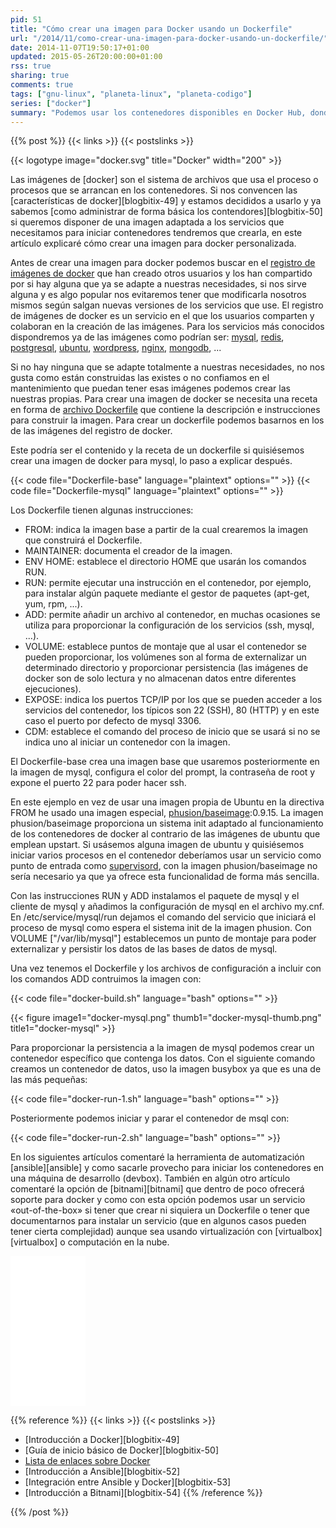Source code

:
 ```yaml
---
pid: 51
title: "Cómo crear una imagen para Docker usando un Dockerfile"
url: "/2014/11/como-crear-una-imagen-para-docker-usando-un-dockerfile/"
date: 2014-11-07T19:50:17+01:00
updated: 2015-05-26T20:00:00+01:00
rss: true
sharing: true
comments: true
tags: ["gnu-linux", "planeta-linux", "planeta-codigo"]
series: ["docker"]
summary: "Podemos usar los contenedores disponibles en Docker Hub, donde están disponibles las aplicaciones de bases de datos, servidores de aplicaciones de mútiples lenguages, servidores web más populares y entre otras muchas. Pero también podemos definir nuestras propias imágenes personalizadas con las necesidades que tengamos. Lo que necesitamos es escribir un archivo que contenga la receta para construir la imagen del contenedor, este archivo es el Dockerfile."
---
```


{{% post %}}
{{< links >}}
{{< postslinks >}}

{{< logotype image="docker.svg" title="Docker" width="200" >}}

Las imágenes de [docker] son el sistema de archivos que usa el proceso o procesos que se arrancan en los contenedores. Si nos convencen las [características de docker][blogbitix-49] y estamos decididos a usarlo y ya sabemos [como administrar de forma básica los contendores][blogbitix-50] si queremos disponer de una imagen adaptada a los servicios que necesitamos para iniciar contenedores tendremos que crearla, en este artículo explicaré cómo crear una imagen para docker personalizada.

Antes de crear una imagen para docker podemos buscar en el [registro de imágenes de docker](https://registry.hub.docker.com/) que han creado otros usuarios y los han compartido por si hay alguna que ya se adapte a nuestras necesidades, si nos sirve alguna y es algo popular nos evitaremos tener que modificarla nosotros mismos según salgan nuevas versiones de los servicios que use. El registro de imágenes de docker es un servicio en el que los usuarios comparten y colaboran en la creación de las imágenes. Para los servicios más conocidos dispondremos ya de las imágenes como podrían ser: [mysql](https://registry.hub.docker.com/_/mysql/), [redis](https://registry.hub.docker.com/_/redis/), [postgresql](https://registry.hub.docker.com/_/postgres/), [ubuntu](https://registry.hub.docker.com/_/ubuntu/), [wordpress](https://registry.hub.docker.com/_/wordpress/), [nginx](https://registry.hub.docker.com/_/nginx/), [mongodb](https://registry.hub.docker.com/_/mongo/), ...

Si no hay ninguna que se adapte totalmente a nuestras necesidades, no nos gusta como están construidas las existes o no confiamos en el mantenimiento que puedan tener esas imágenes podemos crear las nuestras propias. Para crear una imagen de docker se necesita una receta en forma de [archivo Dockerfile](http://docs.docker.com/reference/builder/) que contiene la descripción e instrucciones para construir la imagen. Para crear un dockerfile podemos basarnos en los de las imágenes del registro de docker.

Este podría ser el contenido y la receta de un dockerfile si quisiésemos crear una imagen de docker para mysql, lo paso a explicar después.

{{< code file="Dockerfile-base" language="plaintext" options="" >}}
{{< code file="Dockerfile-mysql" language="plaintext" options="" >}}

Los Dockerfile tienen algunas instrucciones:

* FROM: indica la imagen base a partir de la cual crearemos la imagen que construirá el Dockerfile.
* MAINTAINER: documenta el creador de la imagen.
* ENV HOME: establece el directorio HOME que usarán los comandos RUN.
* RUN: permite ejecutar una instrucción en el contenedor, por ejemplo, para instalar algún paquete mediante el gestor de paquetes (apt-get, yum, rpm, ...).
* ADD: permite añadir un archivo al contenedor, en muchas ocasiones se utiliza para proporcionar la configuración de los servicios (ssh, mysql, ...).
* VOLUME: establece puntos de montaje que al usar el contenedor se pueden proporcionar, los volúmenes son al forma de externalizar un determinado directorio y proporcionar persistencia (las imágenes de docker son de solo lectura y no almacenan datos entre diferentes ejecuciones).
* EXPOSE: indica los puertos TCP/IP por los que se pueden acceder a los servicios del contenedor, los típicos son 22 (SSH), 80 (HTTP) y en este caso el puerto por defecto de mysql 3306.
* CDM: establece el comando del proceso de inicio que se usará si no se indica uno al iniciar un contenedor con la imagen.

El Dockerfile-base crea una imagen base que usaremos posteriormente en la imagen de mysql, configura el color del prompt, la contraseña de root y expone el puerto 22 para poder hacer ssh.

En este ejemplo en vez de usar una imagen propia de Ubuntu en la directiva FROM he usado una imagen especial, [phusion/baseimage](https://registry.hub.docker.com/u/phusion/baseimage/):0.9.15. La imagen phusion/baseimage proporciona un sistema init adaptado al funcionamiento de los contenedores de docker al contrario de las imágenes de ubuntu que emplean upstart. Si usásemos alguna imagen de ubuntu y quisiésemos iniciar varios procesos en el contenedor deberíamos usar un servicio como punto de entrada como [supervisord](http://supervisord.org/), con la imagen phusion/baseimage no sería necesario ya que ya ofrece esta funcionalidad de forma más sencilla.

Con las instrucciones RUN y ADD instalamos el paquete de mysql y el cliente de mysql y añadimos la configuración de mysql en el archivo my.cnf. En /etc/service/mysql/run dejamos el comando del servicio que iniciará el proceso de mysql como espera el sistema init de la imagen phusion. Con VOLUME ["/var/lib/mysql"] establecemos un punto de montaje para poder externalizar y persistir los datos de las bases de datos de mysql.

Una vez tenemos el Dockerfile y los archivos de configuración a incluir con los comandos ADD contruimos la imagen con:

{{< code file="docker-build.sh" language="bash" options="" >}}

<div class="media">
	{{< figure
    	image1="docker-mysql.png" thumb1="docker-mysql-thumb.png" title1="docker-mysql" >}}
</div>

Para proporcionar la persistencia a la imagen de mysql podemos crear un contenedor específico que contenga los datos. Con el siguiente comando creamos un contenedor de datos, uso la imagen busybox ya que es una de las más pequeñas:

{{< code file="docker-run-1.sh" language="bash" options="" >}}

Posteriormente podemos iniciar y parar el contenedor de msql con:

{{< code file="docker-run-2.sh" language="bash" options="" >}}

En los siguientes artículos comentaré la herramienta de automatización [ansible][ansible] y como sacarle provecho para iniciar los contenedores en una máquina de desarrollo (devbox). También en algún otro artículo comentaré la opción de [bitnami][bitnami] que dentro de poco ofrecerá soporte para docker y como con esta opción podemos usar un servicio «out-of-the-box» si tener que crear ni siquiera un Dockerfile o tener que documentarnos para instalar un servicio (que en algunos casos pueden tener cierta complejidad) aunque sea usando virtualización con [virtualbox][virtualbox] o computación en la nube.

<div class="media-amazon">
	<iframe style="width:120px;height:240px;" marginwidth="0" marginheight="0" scrolling="no" frameborder="0" src="//rcm-eu.amazon-adsystem.com/e/cm?lt1=_blank&bc1=000000&IS2=1&bg1=FFFFFF&fc1=000000&lc1=0000FF&t=blobit-21&o=30&p=8&l=as4&m=amazon&f=ifr&ref=as_ss_li_til&asins=1633430235&linkId=9d344246cd59cd65a952305379c2556a"></iframe>
</div>

{{% reference %}}
{{< links >}}
{{< postslinks >}}
* [Introducción a Docker][blogbitix-49]
* [Guía de inicio básico de Docker][blogbitix-50]
* [Lista de enlaces sobre Docker](http://www.nkode.io/2014/08/24/valuable-docker-links.html)
* [Introducción a Ansible][blogbitix-52]
* [Integración entre Ansible y Docker][blogbitix-53]
* [Introducción a Bitnami][blogbitix-54]
{{% /reference %}}

{{% /post %}}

[WHAT TO PRODUCE]
How many lines of the material contain the string "language"? Answer with that number alone.

[EXPECTED ANSWER]
5